Where a record is exempt under either section 30(1)(a) or (b), the public interest test at section 30(2) must be considered.
At the time of its submission, the Department said the 2021 Leaving Certificate and accompanying accredited grades system was underway and this year’s model of accredited grades draws on the 2020 model of calculated grades. It said that while schools submitted estimated percentage marks for students, the processes of making refinements to the model, considering the 2021 data submitted by schools, and national standardisation, were underway. It argued that as the accredited grades model is considered for certification purposes to lead to the awarding of a Leaving Certificate, it should be considered to relate to tests and examinations for the purposes of section 30(1)(a).
The Department further argued that the release of records relating to the errors in the 2020 process which contain incorrect factual information, with possible resulting media commentary, could reasonably be expected to impact on capacity to operate and successfully deliver the process of national standardisation for the 2021 accredited grades system in a fair and impartial manner. It argued that such commentary could reasonably be expected to have a knock-on effect on students’ confidence in the 2021 system, most particularly in the lead-up to the release of the 2021 results, which it termed a time of enormous stress for students.
Having regard to the contents of the records at issue, I do not accept the Department’s arguments. Essentially, its arguments in support of refusal of the records under section 30 are based on its assertion that the records contain incorrect information.
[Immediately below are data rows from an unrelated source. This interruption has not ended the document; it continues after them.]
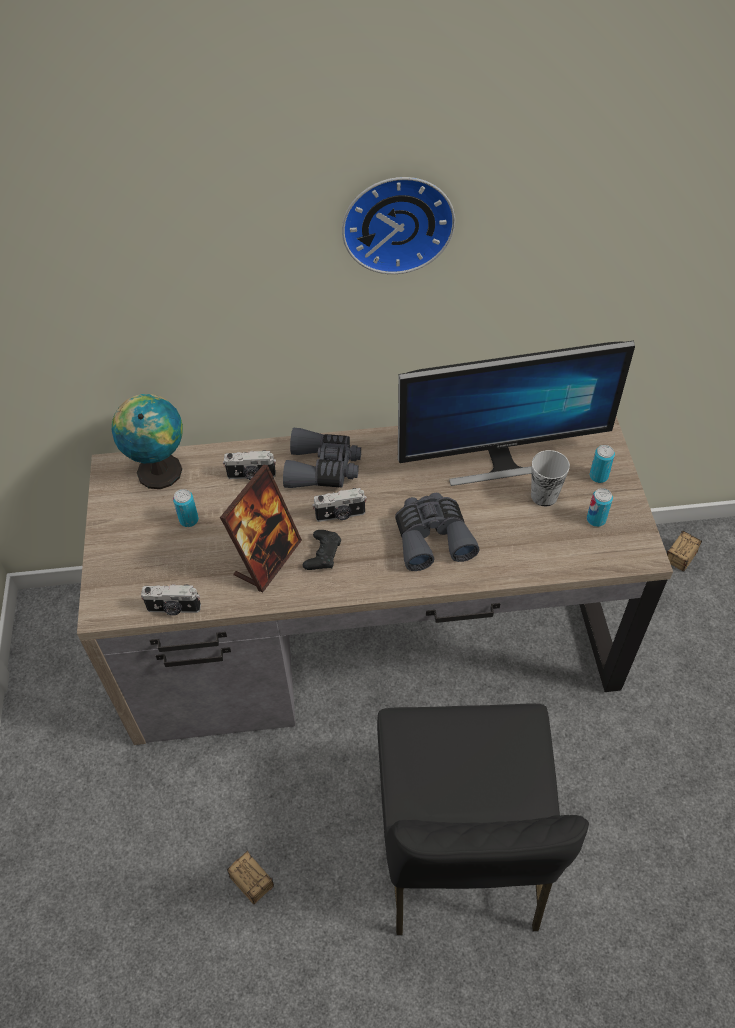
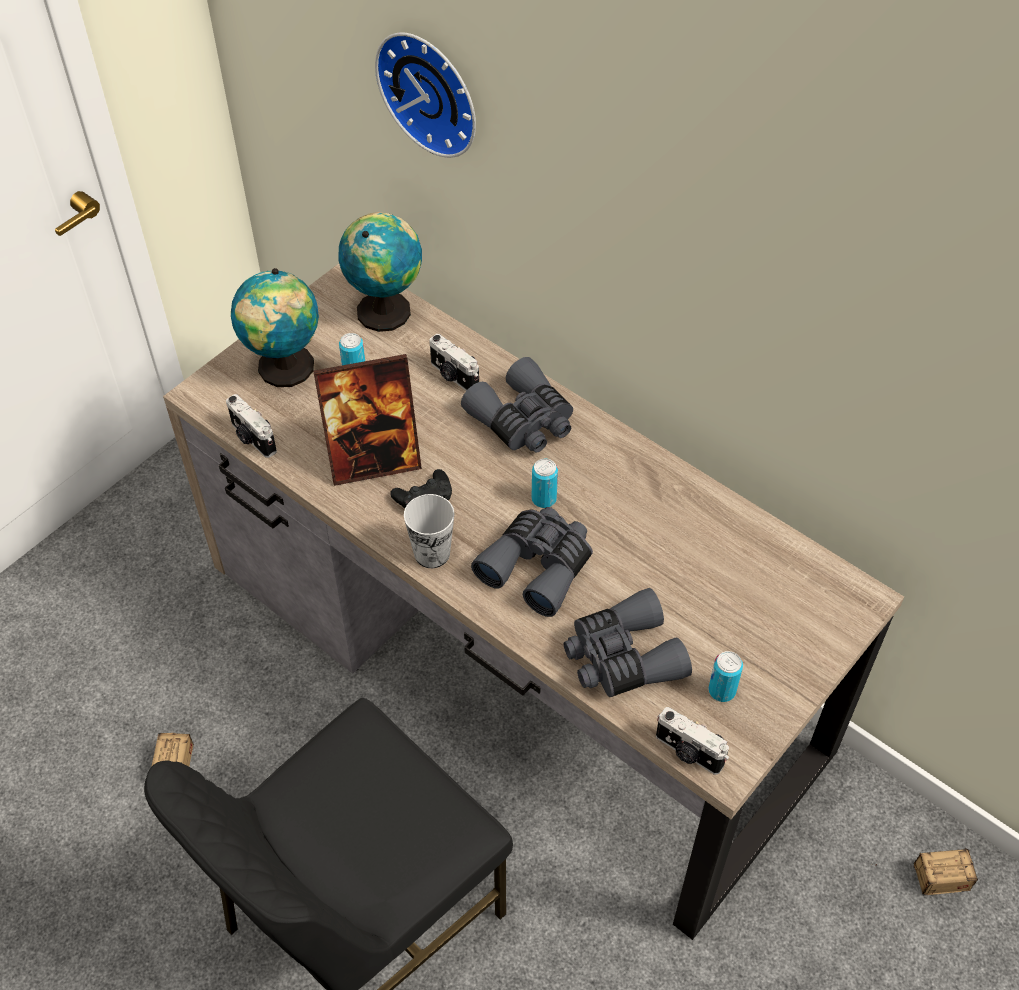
camera: 45 degrees right, 0 degrees up
(140, 552) = (285, 370): none -> globe
(340, 515) = (483, 476): camera -> camera (688, 752)
(397, 221) = (684, 181): wall clock -> wall clock (432, 91)
(501, 461) = (702, 553): monitor -> none
(532, 546) = (622, 657): none -> grey binoculars
(544, 496) = (699, 622): cup -> cup (432, 553)
(598, 476) = (784, 652): can -> can (544, 499)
This Office has previously found that the possibility of the public misunderstanding information is, generally speaking, not a good cause for refusing access to the records of public bodies. In Case 98078 - Mr Martin Wall and the Department of Health and Children - the then Commissioner considered that, apart from anything else, such an argument seems to be based on an assumption, which he did not accept, that public bodies are incapable of explaining their records to the public and are unable to present information to the public in a way which will allow any objective observer to draw accurate and balanced conclusions. In this case, the Department has indicated that the correct information is already in the public domain and
as such I do not consider the Department’s arguments to be well founded. I find, therefore, that section 30 does not apply
In light of my findings there is no need for me to consider the public interest test at section 30(2).
Having carried out a review under section 22(2) of the FOI Act, I annul the Department’s decision to refuse access in full to records 3, 8 and 14 and I direct that they be released, with the exception of the email addresses of individuals other than staff of the Department.
Section 24 of the FOI Act sets out detailed provisions for an appeal to the High Court by a party to a review, or any other person affected by the decision. In summary, such an appeal, normally on a point of law, must be initiated not later than four weeks after notice of the decision was given to the person bringing the appeal.